Un biais a toutefois été observé dans cette évolution, puisque la plupart des espèces en transition vers la séparation des sexes (85% d’entre elles) semblent acquérir la détermination sexuelle XY plutôt que ZW. «Nos résultats proposent une première hypothèse adaptative pour expliquer cette asymétrie.

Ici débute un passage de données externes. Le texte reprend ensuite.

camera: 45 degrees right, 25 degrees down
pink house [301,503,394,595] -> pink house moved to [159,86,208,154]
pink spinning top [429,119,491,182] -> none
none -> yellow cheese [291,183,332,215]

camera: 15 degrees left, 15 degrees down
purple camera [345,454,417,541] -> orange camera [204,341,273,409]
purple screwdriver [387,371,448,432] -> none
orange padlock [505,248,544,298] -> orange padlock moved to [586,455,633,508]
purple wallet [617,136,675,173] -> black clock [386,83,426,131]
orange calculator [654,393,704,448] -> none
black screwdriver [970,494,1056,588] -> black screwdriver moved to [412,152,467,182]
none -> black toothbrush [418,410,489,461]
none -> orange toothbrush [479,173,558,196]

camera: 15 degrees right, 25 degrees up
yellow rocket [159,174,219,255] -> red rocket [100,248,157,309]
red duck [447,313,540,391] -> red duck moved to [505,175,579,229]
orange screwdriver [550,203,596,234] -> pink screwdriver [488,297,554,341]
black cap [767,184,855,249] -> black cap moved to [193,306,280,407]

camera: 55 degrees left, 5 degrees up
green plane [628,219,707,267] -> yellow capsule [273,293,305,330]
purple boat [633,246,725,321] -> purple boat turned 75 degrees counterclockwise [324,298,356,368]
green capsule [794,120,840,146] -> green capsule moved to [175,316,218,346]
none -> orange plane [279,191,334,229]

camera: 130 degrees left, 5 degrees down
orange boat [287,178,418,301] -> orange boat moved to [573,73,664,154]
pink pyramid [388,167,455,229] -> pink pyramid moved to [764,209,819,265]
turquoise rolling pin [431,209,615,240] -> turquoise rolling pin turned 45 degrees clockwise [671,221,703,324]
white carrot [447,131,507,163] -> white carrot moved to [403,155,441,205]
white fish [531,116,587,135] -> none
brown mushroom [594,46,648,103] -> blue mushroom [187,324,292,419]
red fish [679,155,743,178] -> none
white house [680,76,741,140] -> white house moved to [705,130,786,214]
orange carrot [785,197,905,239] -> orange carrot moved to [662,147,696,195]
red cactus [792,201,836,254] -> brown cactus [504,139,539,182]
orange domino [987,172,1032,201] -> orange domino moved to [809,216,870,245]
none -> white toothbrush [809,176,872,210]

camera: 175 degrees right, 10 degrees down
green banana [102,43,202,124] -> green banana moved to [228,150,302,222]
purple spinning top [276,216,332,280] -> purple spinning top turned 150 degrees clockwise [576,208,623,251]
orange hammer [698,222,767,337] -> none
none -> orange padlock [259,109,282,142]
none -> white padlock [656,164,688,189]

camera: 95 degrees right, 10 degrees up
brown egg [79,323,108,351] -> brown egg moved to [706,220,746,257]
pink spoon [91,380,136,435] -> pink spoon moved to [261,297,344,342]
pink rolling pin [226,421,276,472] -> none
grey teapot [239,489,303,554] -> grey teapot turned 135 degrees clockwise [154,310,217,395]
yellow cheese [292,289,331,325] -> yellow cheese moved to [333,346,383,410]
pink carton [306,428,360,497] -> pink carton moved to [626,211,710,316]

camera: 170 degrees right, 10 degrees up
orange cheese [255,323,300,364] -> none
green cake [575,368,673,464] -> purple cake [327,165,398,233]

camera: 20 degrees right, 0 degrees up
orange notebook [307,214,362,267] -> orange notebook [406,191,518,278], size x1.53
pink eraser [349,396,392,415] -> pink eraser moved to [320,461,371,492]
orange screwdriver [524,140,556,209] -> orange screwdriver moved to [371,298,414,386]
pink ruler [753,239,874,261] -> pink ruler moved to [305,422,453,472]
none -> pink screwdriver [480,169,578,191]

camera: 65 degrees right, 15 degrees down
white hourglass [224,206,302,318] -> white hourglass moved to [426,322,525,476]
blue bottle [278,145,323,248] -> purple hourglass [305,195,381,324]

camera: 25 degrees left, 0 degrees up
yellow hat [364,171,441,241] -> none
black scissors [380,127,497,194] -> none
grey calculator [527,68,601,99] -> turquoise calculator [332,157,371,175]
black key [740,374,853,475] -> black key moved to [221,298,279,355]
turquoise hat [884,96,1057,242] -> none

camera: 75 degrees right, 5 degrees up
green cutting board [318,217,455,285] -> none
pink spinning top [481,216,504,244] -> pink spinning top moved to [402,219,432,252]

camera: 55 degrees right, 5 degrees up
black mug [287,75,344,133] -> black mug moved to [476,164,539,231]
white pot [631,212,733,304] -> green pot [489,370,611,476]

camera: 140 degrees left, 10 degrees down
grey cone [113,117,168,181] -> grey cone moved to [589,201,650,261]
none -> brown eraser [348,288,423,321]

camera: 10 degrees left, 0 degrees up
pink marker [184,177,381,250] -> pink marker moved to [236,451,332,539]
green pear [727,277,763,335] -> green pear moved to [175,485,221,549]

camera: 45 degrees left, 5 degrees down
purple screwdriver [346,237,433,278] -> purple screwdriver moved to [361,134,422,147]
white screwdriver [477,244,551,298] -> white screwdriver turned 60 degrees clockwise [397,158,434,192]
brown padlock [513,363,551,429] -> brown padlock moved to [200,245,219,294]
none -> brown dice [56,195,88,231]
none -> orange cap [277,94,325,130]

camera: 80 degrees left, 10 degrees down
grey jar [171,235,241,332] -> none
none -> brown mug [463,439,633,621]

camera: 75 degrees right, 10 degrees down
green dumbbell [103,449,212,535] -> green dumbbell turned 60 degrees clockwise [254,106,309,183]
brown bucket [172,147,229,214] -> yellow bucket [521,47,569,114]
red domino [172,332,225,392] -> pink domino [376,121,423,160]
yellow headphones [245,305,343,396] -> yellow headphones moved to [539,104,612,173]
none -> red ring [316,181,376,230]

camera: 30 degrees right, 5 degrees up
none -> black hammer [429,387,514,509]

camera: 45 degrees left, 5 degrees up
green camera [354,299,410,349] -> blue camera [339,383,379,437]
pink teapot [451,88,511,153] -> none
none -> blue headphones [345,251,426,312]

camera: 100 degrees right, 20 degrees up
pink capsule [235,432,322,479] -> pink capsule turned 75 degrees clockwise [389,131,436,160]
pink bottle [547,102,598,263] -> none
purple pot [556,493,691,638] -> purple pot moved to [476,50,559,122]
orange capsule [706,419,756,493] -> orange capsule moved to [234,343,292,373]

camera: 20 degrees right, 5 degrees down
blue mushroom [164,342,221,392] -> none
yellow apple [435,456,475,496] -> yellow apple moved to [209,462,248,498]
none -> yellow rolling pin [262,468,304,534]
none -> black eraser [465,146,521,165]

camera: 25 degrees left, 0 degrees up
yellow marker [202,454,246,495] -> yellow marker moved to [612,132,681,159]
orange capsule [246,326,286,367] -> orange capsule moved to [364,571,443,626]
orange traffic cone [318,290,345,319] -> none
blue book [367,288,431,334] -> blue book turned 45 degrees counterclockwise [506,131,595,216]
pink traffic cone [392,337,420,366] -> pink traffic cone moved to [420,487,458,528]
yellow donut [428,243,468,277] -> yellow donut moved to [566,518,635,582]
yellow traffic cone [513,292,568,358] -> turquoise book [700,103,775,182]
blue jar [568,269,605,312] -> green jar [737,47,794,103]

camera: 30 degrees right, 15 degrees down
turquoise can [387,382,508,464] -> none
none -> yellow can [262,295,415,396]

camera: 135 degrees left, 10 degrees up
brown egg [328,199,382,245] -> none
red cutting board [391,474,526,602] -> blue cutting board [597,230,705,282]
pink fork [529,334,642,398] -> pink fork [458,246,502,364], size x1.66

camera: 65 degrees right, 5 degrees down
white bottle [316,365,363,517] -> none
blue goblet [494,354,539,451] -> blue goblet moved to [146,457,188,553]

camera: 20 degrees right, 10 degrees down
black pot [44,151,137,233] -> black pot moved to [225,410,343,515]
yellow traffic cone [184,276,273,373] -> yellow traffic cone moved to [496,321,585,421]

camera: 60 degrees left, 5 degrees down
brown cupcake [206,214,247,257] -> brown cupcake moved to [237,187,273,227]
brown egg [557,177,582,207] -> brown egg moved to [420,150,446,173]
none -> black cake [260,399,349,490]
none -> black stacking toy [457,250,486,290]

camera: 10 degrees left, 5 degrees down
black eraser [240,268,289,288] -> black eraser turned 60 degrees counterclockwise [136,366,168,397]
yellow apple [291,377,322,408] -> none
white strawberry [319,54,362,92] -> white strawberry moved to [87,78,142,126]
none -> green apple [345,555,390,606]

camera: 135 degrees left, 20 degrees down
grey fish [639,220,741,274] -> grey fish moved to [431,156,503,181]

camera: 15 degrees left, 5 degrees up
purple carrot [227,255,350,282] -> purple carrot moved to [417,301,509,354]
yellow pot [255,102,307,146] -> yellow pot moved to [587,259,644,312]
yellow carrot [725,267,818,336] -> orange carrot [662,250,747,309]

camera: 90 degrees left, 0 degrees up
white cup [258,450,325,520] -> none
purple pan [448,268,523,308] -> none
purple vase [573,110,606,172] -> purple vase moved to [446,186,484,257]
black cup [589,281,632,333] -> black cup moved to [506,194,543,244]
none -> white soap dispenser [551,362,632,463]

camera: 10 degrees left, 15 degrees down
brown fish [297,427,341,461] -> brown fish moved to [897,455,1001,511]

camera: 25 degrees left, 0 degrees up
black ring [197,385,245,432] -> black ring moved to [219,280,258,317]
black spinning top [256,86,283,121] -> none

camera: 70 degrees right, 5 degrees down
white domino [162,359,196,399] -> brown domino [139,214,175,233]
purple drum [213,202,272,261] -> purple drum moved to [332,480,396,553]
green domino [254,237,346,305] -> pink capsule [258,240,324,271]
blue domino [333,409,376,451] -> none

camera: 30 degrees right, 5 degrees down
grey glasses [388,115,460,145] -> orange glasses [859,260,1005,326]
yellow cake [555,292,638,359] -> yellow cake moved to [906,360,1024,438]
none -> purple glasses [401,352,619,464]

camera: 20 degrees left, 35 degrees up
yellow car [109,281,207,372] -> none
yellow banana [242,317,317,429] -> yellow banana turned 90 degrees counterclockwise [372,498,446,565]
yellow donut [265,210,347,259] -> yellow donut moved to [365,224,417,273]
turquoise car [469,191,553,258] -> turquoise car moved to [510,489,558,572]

Nous montrons que des conditions communes pour ces plantes, comme l'autofécondation et ses conséquences néfastes pour la qualité de la descendance produite, favorisent le système XY plutôt que le ZW», complète le Pr John Pannell.
Une meilleure compréhension des mécanismes évolutifs
Les recherches de l’équipe lausannoise offrent une nouvelle perspective pour mieux appréhender la variation dans les systèmes de détermination du sexe, enrichissant ainsi la compréhension des mécanismes évolutifs qui façonnent la diversité biologique entre les sexes chez les plantes et les animaux. «Au-delà du sexe et de la détermination du sexe, nos modèles permettent de mieux comprendre d’où vient l’incroyable diversité des fleurs», conclut Thomas Lesaffre. Un «abominable mystère» selon Charles Darwin, qui cherchait à percer le secret de ces corolles parvenues à conquérir la planète en un temps record.
*Se dit d'une cellule ou d'un individu qui possède deux gènes identiques sur chaque chromosome de la même paire.
** Se dit d'une cellule ou d'un individu qui possède deux gènes différents (récessif et dominant) sur chaque chromosome de la même paire (opposé à homozygote).
Légende complète de l'image :
La mercuriale annuelle (Mercurialis annua) est une espèce de plante à sexes séparés étudiée par le groupe du Pr John Pannell à l'UNIL. L’image A montre une plante mâle, et l’image B une plante femelle. L’image C présente une plante hermaphrodite obtenue par une approche d'évolution expérimentale, qui porte à la fois des fleurs femelles et des fleurs mâles (les fleurs femelles sont indiquées par les flèches bleues et les fleurs mâles sont indiquées par les flèches jaunes). La nouvelle étude parue dans «PNAS» révèle comment l’évolution peut conduire de l’hermaphrodisme (image C), aux sexes séparés (images A et B).